(Document passage Opens)

# Other Places Around The World > Europe Travel General Discussion >  >  Across the pond for the Holidays!

## Dennis

And now for something completely different!

Instead of heading to a warm island for Christmas, we've decided to head to a cold one.

Christmas in London then NYE in Paris.

Just booked flights. British Air has a daily NS from Austin to LHR so easy breezy.

We'll take the train to Paris.

Can't wait...never been to either.

Hotels will be Marriott Property in London TBD cause points.

Paris we would like an apartment or Air BNB. Any suggestions would be appreciated.

Also and suggestions on things to do, day trips, etc.

Schedule is:

12/23 Fly to LHR 
12/24 land in London
12/27 or 28 Train to Paris
1/2 Train or Plane back to LHR fo flight home.

----------


## NancySC

Oh what fun, 2 new places to explore in a very short time & all those lights in both cities & the fabulous shop/dept store windows !  And with that said, as 1st timers to Paris, I would opt for a nice hotel instead of an Airbnb or apt. for such a short time.  Just go to the corner in whatever arr. you choose to stay for a bite to eat, coffee/tea & off you go.  So many choices, so little time.  And I do mean that, make your dinner reservations now in both cities !  There are many wonderful Paris websites I can send you.  Will pm you tomorrow after I find my file from our trips there.  Helpful to know what you think you want to see or your interests to narrow down what to definitely do vs maybe's or just let it happen !  Off the top of my head, I would fly from CDG to Austin, taking the Eurostar from Paris back to London I think complicates things for your return.

(Document passage Closes)
(Supplied records Opens)

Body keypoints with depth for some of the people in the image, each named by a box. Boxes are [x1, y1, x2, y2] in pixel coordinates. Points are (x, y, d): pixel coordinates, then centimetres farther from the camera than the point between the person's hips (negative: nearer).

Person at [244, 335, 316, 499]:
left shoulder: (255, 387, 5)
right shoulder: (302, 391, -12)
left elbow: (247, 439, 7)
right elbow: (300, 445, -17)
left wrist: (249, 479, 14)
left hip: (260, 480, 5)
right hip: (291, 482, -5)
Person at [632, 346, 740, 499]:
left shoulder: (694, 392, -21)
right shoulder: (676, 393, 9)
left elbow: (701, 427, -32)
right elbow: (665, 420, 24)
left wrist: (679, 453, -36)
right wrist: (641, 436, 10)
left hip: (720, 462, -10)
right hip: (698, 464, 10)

(Supplied records Closes)
(Supplied records Opens)

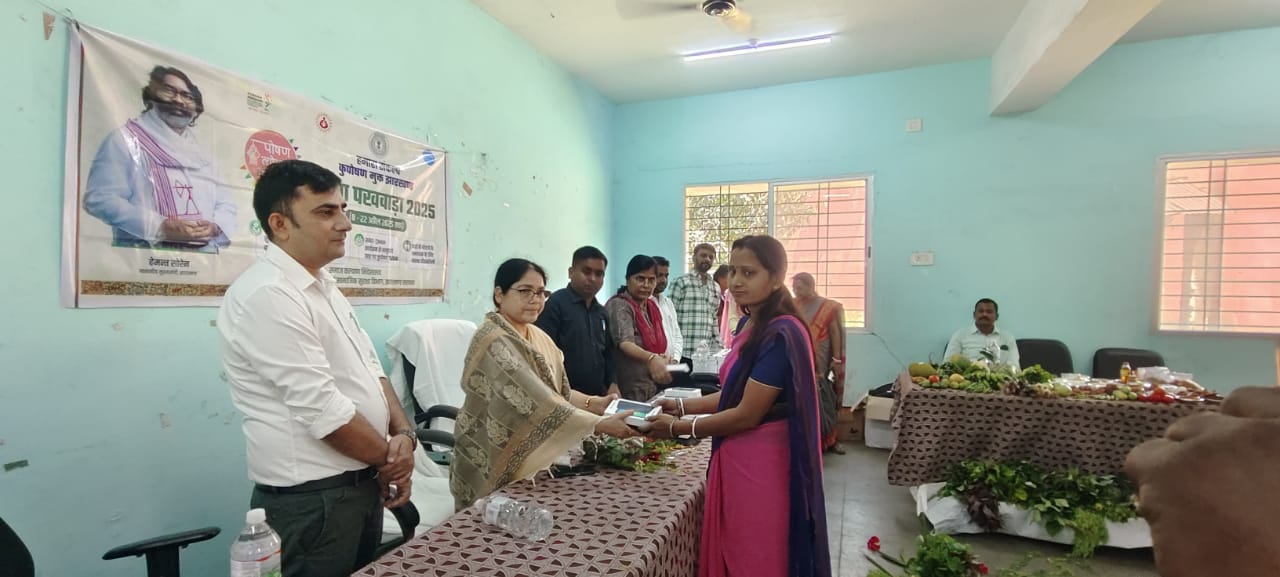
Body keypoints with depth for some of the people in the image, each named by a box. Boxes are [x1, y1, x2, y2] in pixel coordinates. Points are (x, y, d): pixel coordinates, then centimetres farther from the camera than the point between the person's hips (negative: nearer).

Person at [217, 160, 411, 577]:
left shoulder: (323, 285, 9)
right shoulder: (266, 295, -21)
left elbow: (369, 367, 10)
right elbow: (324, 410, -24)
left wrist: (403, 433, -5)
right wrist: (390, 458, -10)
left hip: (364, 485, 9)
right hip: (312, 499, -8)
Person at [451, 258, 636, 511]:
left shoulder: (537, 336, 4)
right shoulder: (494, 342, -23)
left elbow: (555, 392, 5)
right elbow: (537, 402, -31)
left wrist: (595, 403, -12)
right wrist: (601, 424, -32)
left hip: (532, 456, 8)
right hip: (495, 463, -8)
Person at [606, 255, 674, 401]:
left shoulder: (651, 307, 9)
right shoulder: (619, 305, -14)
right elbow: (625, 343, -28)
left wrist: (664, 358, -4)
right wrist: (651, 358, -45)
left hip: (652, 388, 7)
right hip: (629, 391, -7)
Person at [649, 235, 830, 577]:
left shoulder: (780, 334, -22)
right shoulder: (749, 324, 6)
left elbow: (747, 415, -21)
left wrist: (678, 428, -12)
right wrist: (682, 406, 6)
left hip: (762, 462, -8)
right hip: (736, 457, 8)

(Supplied records Closes)

Reproduce the forum thread about holiday travel to London and Paris in full, word for word. These entries have no connection to the forum thread.

# Other Places Around The World > Europe Travel General Discussion >  >  Across the pond for the Holidays!

## Dennis

And now for something completely different!

Instead of heading to a warm island for Christmas, we've decided to head to a cold one.

Christmas in London then NYE in Paris.

Just booked flights. British Air has a daily NS from Austin to LHR so easy breezy.

We'll take the train to Paris.

Can't wait...never been to either.

Hotels will be Marriott Property in London TBD cause points.

Paris we would like an apartment or Air BNB. Any suggestions would be appreciated.

Also and suggestions on things to do, day trips, etc.

Schedule is:

12/23 Fly to LHR 
12/24 land in London
12/27 or 28 Train to Paris
1/2 Train or Plane back to LHR fo flight home.

----------


## NancySC

Oh what fun, 2 new places to explore in a very short time & all those lights in both cities & the fabulous shop/dept store windows !  And with that said, as 1st timers to Paris, I would opt for a nice hotel instead of an Airbnb or apt. for such a short time.  Just go to the corner in whatever arr. you choose to stay for a bite to eat, coffee/tea & off you go.  So many choices, so little time.  And I do mean that, make your dinner reservations now in both cities !  There are many wonderful Paris websites I can send you.  Will pm you tomorrow after I find my file from our trips there.  Helpful to know what you think you want to see or your interests to narrow down what to definitely do vs maybe's or just let it happen !  Off the top of my head, I would fly from CDG to Austin, taking the Eurostar from Paris back to London I think complicates things for your return.